Sono freschissime le dichiarazioni sull’esigenza di costruire al più presto una “alternativa antisovranista” al governo gialloverde e alla cultura politica da esso incarnata.

Una esigenza che se non altro ha il merito di rispecchiare le mutate contingenze in epoca di globalizzazione: da una parte le élites cosmopolite, mercatiste, favorevoli al progressivo abbattimento delle frontiere, ad un mondo aperto, ad una società fortemente competitivista, cosmopolita, sostanzialmente liquida e all’insegna del libero mercato.

Dall’altra gli ultimi della globalizzazione, il popolo minuto e i lavoratori, le masse rivendicanti, il residuo culturale delle destre sociali e delle sinistre nazionali, capaci di contrastare in maniera organica i voleri del nuovo Re del mondo.

Un concetto di cui parlai chiaramente più di un anno fa, ben prima di qualsiasi formazione di governo gialloverde o di qualche sua naturale e opposta alternativa.

Di fronte alla situazione e mettendosi nei panni del trafelato consigliere di una novella Maria Antonietta, tuttavia, viene da dire che ci sono modi e modi per creare una alternativa credibile alla rivolta delle masse e alla sua forma politica. Anche tra chi, come me, parteggerà sempre per i lavoratori e gli ultimi della globalizzazione, diventa difficile non notare quanto questa germinale ipotesi di opposizione lasci intravedere un livello di attrazione popolare già deficitario.

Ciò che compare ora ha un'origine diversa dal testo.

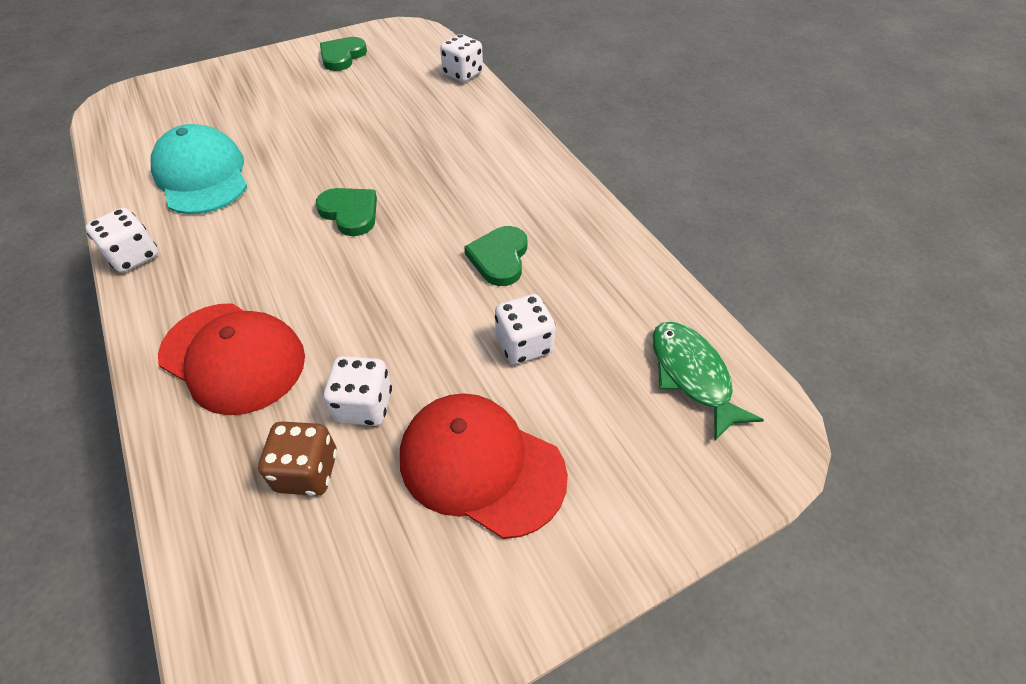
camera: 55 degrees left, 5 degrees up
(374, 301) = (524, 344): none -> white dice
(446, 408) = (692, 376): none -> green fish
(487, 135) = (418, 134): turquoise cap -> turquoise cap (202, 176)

Che senso ha, infatti, parlare di “fronte antisovranista”? Che senso ha non cercare una formula quantomeno più presentabile? Si rischia veramente di superare la protratta ridicolaggine dell’antifascismo in assenza di fascismo. Un antifascismo ormai borghese, sterile e conservativo ma che quantomeno, esclusa la totale insensatezza di una sua riproposizione nell’Italia odierna, poggia su di una tradizione storica e su di una ideologia reale e culturalmente tangibile. Una ideologia che in anni passati era pure stata degna di largo seguito, poggiante pure su di un nemico storico, quello in orbace, che a qualcuno fa ancora paura.

Ma che senso ha definirsi fieramente antisovranisti? Messa in questi termini sembra quasi che si desideri lottare, fregiandosene elettoralmente, al fine di delegittimare ulteriormente le classi popolari non riconoscendo loro una forma di tutela e autodifesa, con una sovranità che è del resto elemento essenziale anche dell’attuale Carta Costituzionale nazionale.

Se il “sovranismo”, come grammatica insegna, altro non è che il perseguimento ideale e politico del concetto di sovranità, non stiamo certo parlando, come nel caso precedente, di fascismo, bensì di mero buonsenso amministrativo e di quella che dovrebbe essere mera normalità per una normale nazione dotata di confini, di cittadini, di identità ed interessi da difendere.

Manca proprio il concetto fondante di qualsiasi fronte; dall’altra parte infatti non c’è alcun spauracchio antidemocratico da attaccare, ma anzi vi è proprio il concetto di democrazia sovrana sul quale si fondano gli Stati e i patti contratti tra i loro cittadini.

Così come ancor più ridicola sarebbe la riproposizione di un “fronte repubblicano”, anch’esso un nome papabile per l’ultimo rifugio dei progressisti nostrani, mentre i loro avversari tutto intendono costruire tranne un fronte monarchico o una restaurazione fuori tempo massimo della monarchia sabauda.

Insomma, da un lato abbiamo la conferma di come una intera ala del progressismo nostrano, ben lungi dalle terze vie sovrane sperimentate negli anni ’50 e ’60 anche dal PCI e dal PSI, sia diventato l’ultimo rifugio di politiche fortemente elitarie.

Dall’altro certifichiamo con efficacia non solo lo scarso appeal delle nuove “sinistre”, ma anche il fatto che Orwell, ad avere a che fare con le loro odierne intellighenzie, si sarebbe sicuramente divertito e ci avrebbe magari fatto dono di una nuova opera, chiamata “2018”.